There was a lively debate on the relative merits of slow and quick chilling. Some maintained it was important to let beer mature for a while before bottling:
"Mr. Robert D. Clarke said that he was rather astonished to hear the author advocate, for the sake of economy, the running of the beer into the chillers direct from the skimming vessels. That was how he (the speaker) began nine years ago, with almost disastrous results, because the resulting beer in the bottle was absolutely without palate fulness, and had no character whatever. He never got over that difficulty until he started storing the beer in the cask for from six weeks to two months. The advantage of that was most marked, and the result was that the bottled beer was full of character, and as nearly as possible equal to the ordinary beer, bottled in the old-fashion style, with the gas generated in the bottle. He would like to hear the author's remarks on that point, because that was a very important point.
Journal of the Institute of Brewing, Volume 20, Issue 6, November-December 1914, page 526.
It's clear that many brewers thought the old method of bottle-conditioning superior when it came to flavour. Just that it was too expensive to use for everyday beers.
It wasn't just the flavour that improved by storage before chilling - it didn't throw a sediment as quickly. Something very important for brewers, as it would have effectively determined the shelflife of the beer. No-one would be a bottle with sediment in it.
"The CHAIRMAN said that he would like to know especially how long the beer should be stored before chilling. He understood that it was run down from the fermenting vessel to the tank. With regard to the difference between slow chilling and quick chilling, he believed that it was generally admitted that the slow chilling gave less reduction in the fulness of the beer, and also a longer freedom from deposit in the bottle. He would like to know whether the author's experience agreed with that. He thought that, for the annual summer trip, they might perhaps visit Bristol and see the author's plant. Mr. Clarke had suggested storing beer a certain time before chilling it, but the question arose whether the present price at which these non-deposit beers were put on the market would permit of that long storage. He had heard of a firm which sent out on the Thursday the beer brewed on the Monday, i.e., in four days, including the brewing day, fermented, chilled, filtered, and bottled. But he was not suggesting that the author's products were similarly treated."
Journal of the Institute of Brewing, Volume 20, Issue 6, November-December 1914, pages 528 - 529.
Money. That's what it was ultimately all down to. The margins were too small for maturing the beer for any length of time to be practical. Four days from mashing to bottling is incredibly short. Most beers spent at least 6 or 7 days fementing and cleansing.
Here the author, Arthur Hadley, has his say:
"With regard to the chilling of beers, it appeared to be agreed in the meeting that the slow process was slightly better. Until about 12 months ago, he would probably have agreed with that opinion, and especially on the ground that the deposit came much later than with a quick system, but at the present time they were operating a quick system, and they had found the best method to be the use of a double filter, and they had never had the slightest trouble with a deposit under the system which they adopted in allowing about six weeks.

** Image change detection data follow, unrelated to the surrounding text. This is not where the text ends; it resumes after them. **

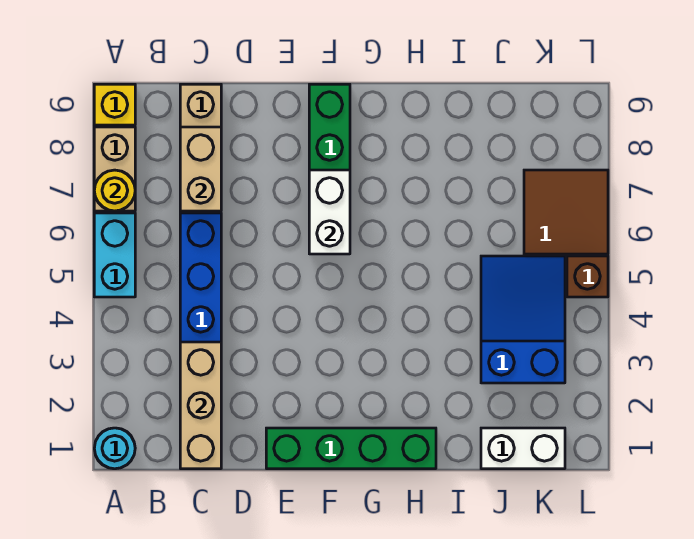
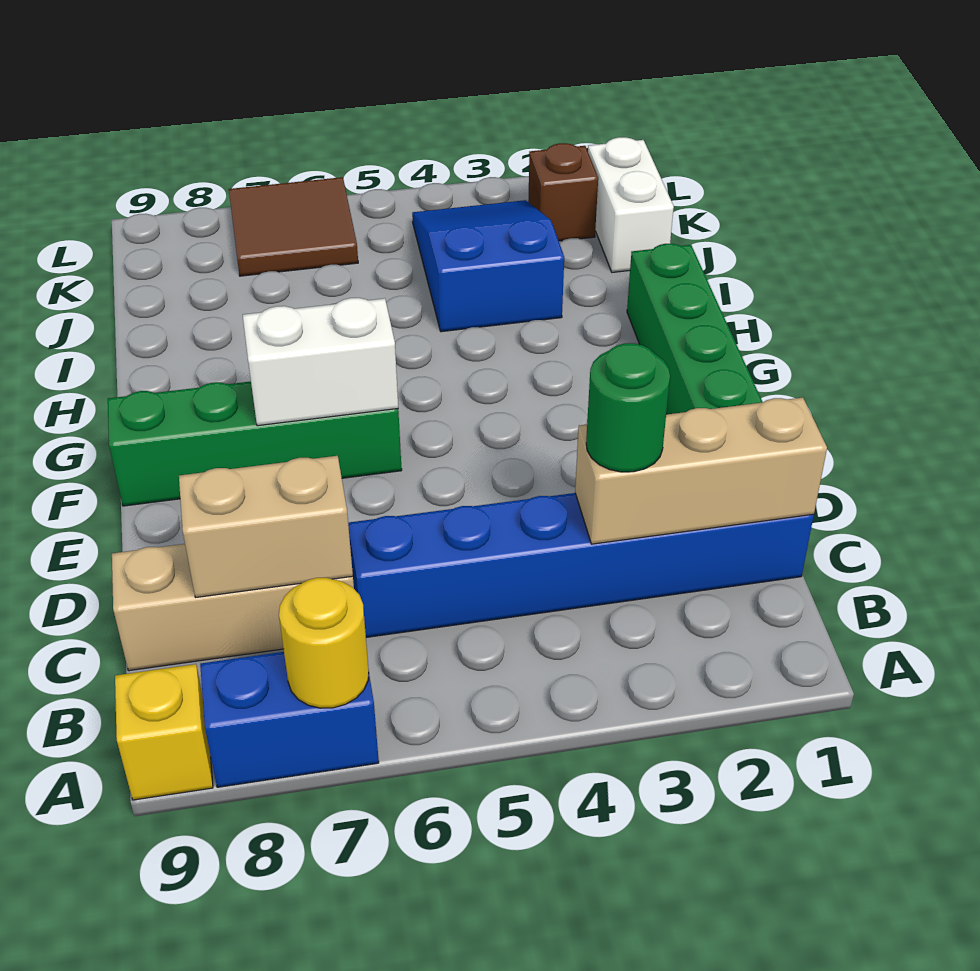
cyan round brick A1 level 1 -> none
cyan brick A5:A6 level 1 -> none
tan brick A7:A8 level 1 -> blue brick A7:A8 level 1
none -> green round brick C3 level 3
blue slope J3:K5 level 1 top 3 -> blue slope I3:K4 level 1 top I
brown brick L5 level 1 -> brown brick K2 level 1

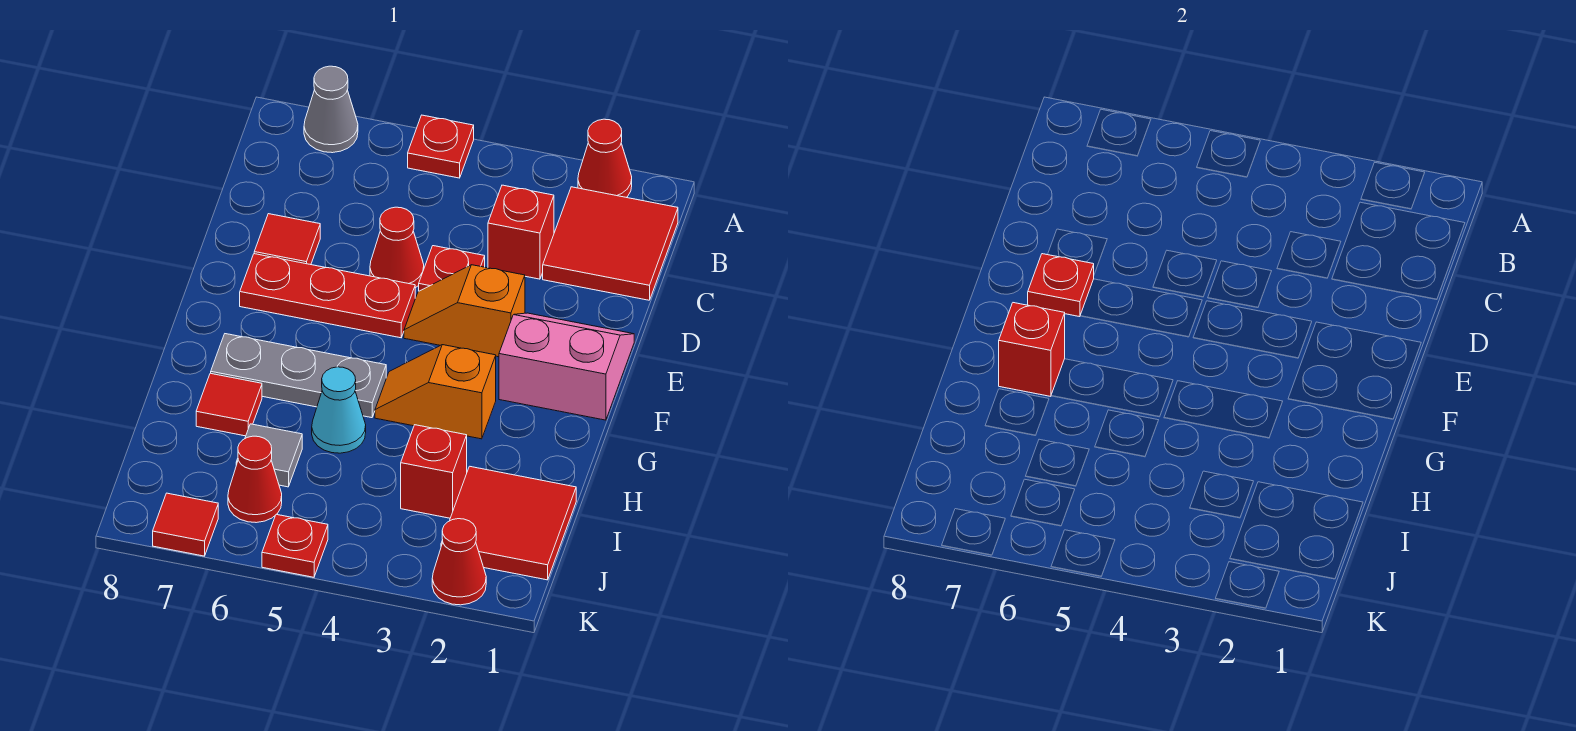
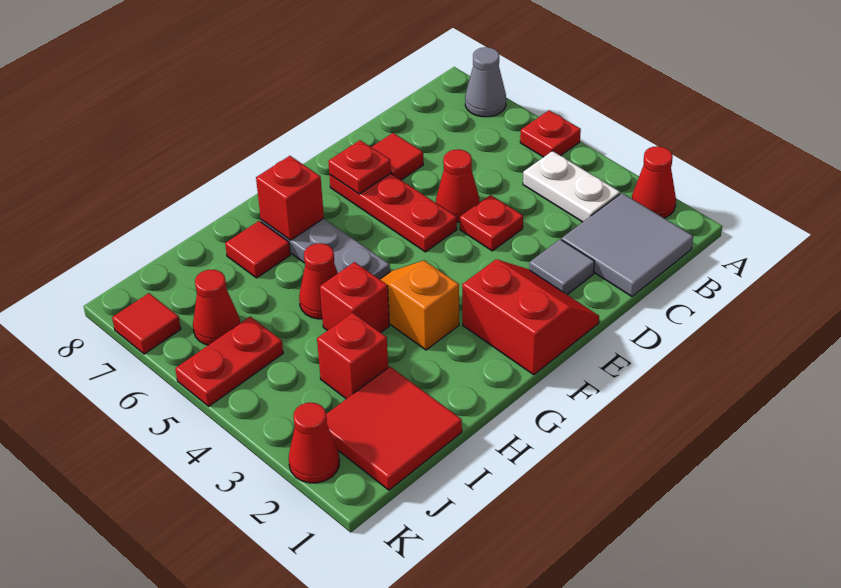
red tile B1:C2 level 1 -> grey tile B1:C2 level 1
none -> white plate B3:B4 level 1
red brick C3 level 1 -> red brick H4 level 1
pink slope E1:F2 level 1 top F -> red slope E1:F2 level 1 top F
orange slope E3:E4 level 1 top 3 -> none
cyan cone H5 level 1 -> red cone H5 level 1
grey tile I6 level 1 -> grey tile D2 level 1
red plate K5 level 1 -> red plate J5:K5 level 1

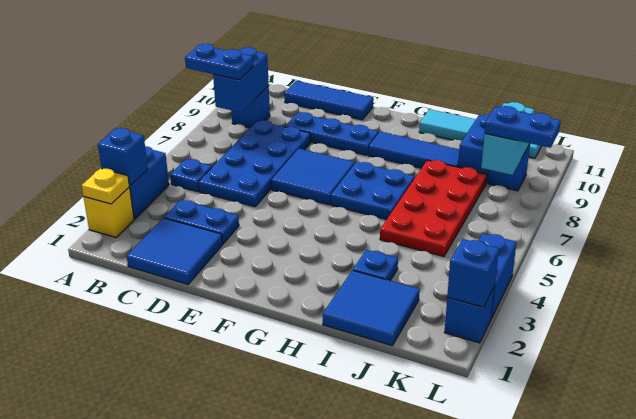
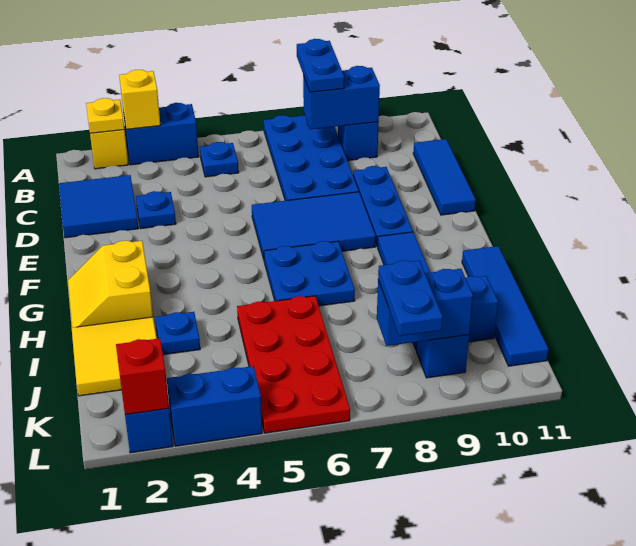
blue brick A3 level 2 -> yellow brick A3 level 2
blue plate C3:D3 level 1 -> blue plate D3 level 1
blue plate C5:D8 level 1 -> blue plate A7:D8 level 1
blue tile E6:F7 level 1 -> blue tile E6:F8 level 1
none -> yellow slope G1:H2 level 1 top 2
cyan tile H11:K11 level 1 -> blue tile H11:K11 level 1
blue tile I1:J2 level 1 -> yellow tile I1:J2 level 1
red plate I5:J8 level 1 -> red plate I5:L6 level 1
cyan brick K8:K9 level 2 -> blue brick K8:K9 level 2
blue brick L2 level 2 -> red brick L2 level 2

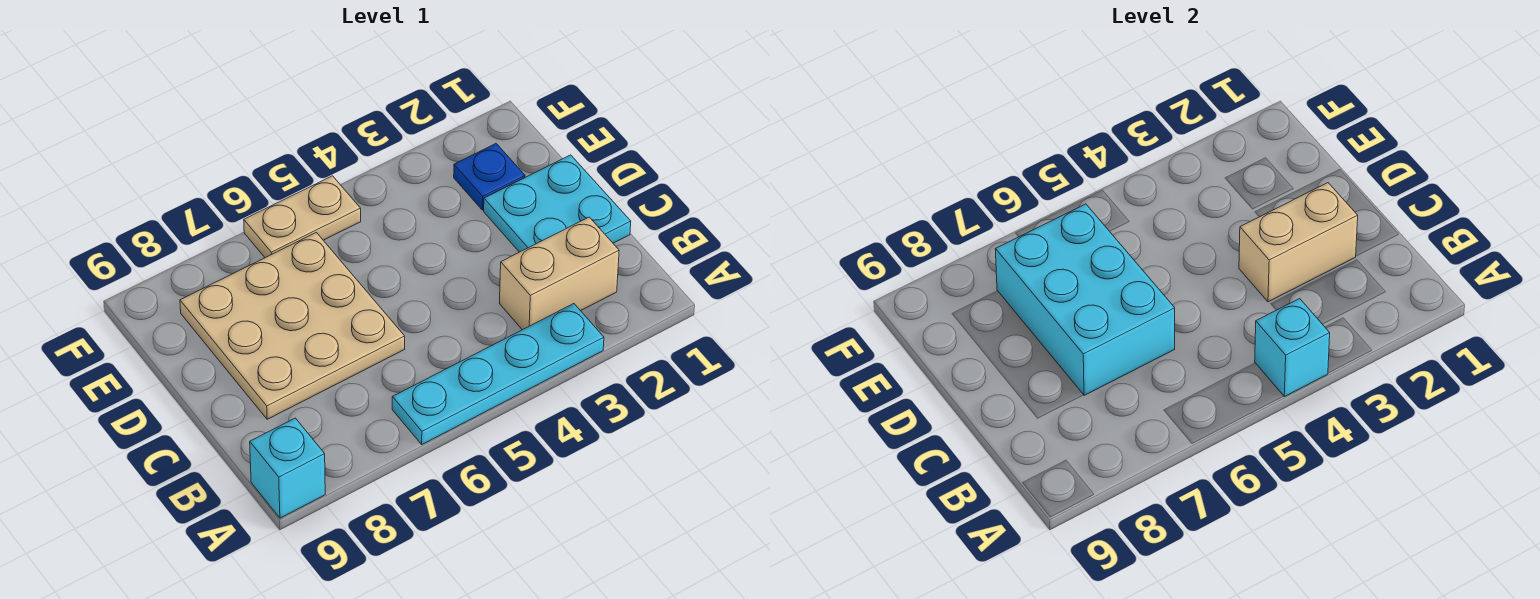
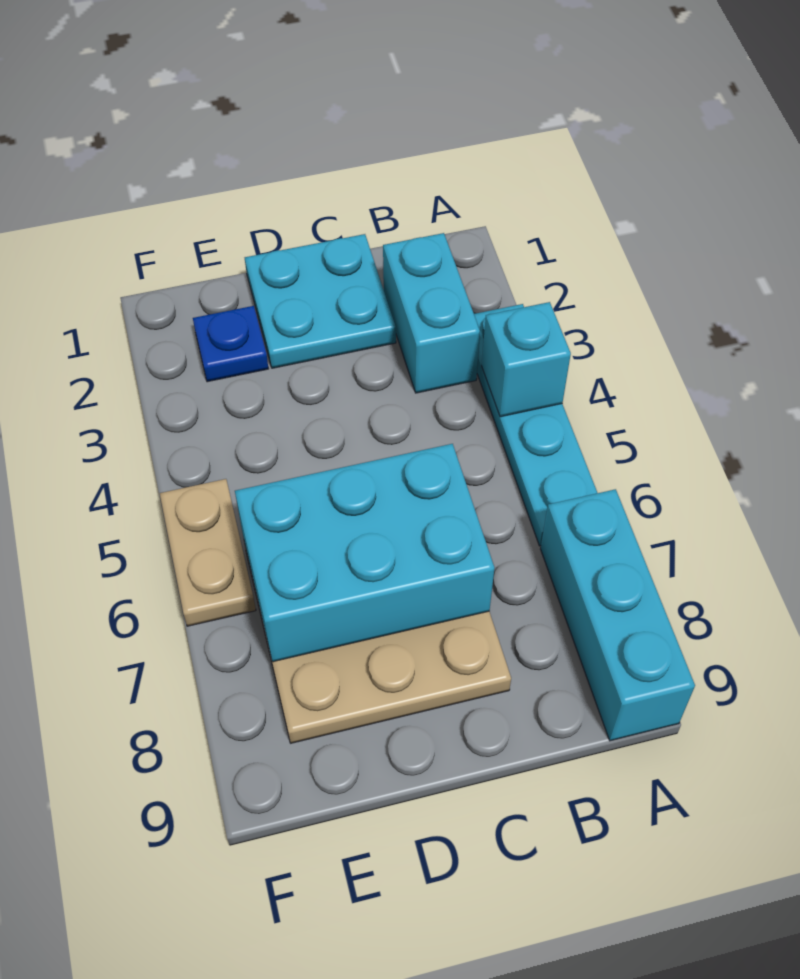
cyan brick A9 level 1 -> cyan brick A7:A9 level 1
tan brick B2:B3 level 1 -> cyan brick B2:B3 level 1
tan brick C2:C3 level 2 -> none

Mr. Wilson, interposing, said that he was referring more to the flavour than to the deposit.
The Author said that the flavour would be slightly better. A very serious objection to the slow system was the higher cost, which was a very material matter."
Journal of the Institute of Brewing, Volume 20, Issue 6, November-December 1914, page 530.
So a sort of endorsement for the slow system, except for its cost. It was just too expensive, point he reiterates:
"With regard to the running from the skimming vessels he had experienced no difficulty whatever. They kept beer in the skimming vessels a day or two longer than would be done for ordinary racking, and it was pumped from the skimming vessels after about nine days for bottling purposes. With regard to storage in cask before going to chilling tanks, the cost of such a system would in the case of their own firm be absolutely prohibitive. The margin was already so small that if they had to put it into casks and keep it there several weeks before putting it into the vessels they would certainly not be able to build the new store on which they were now engaged."
Journal of the Institute of Brewing, Volume 20, Issue 6, November-December 1914, page 531.
I'm beginning to understand why non-dposit beer became the norm. It was because of demand by the public. They wanted crystal clear beer and they wanted it at a low price. They clearly weren't as worried about the beer's flavour. Had they been, they would have insisted of bottle-conditioning.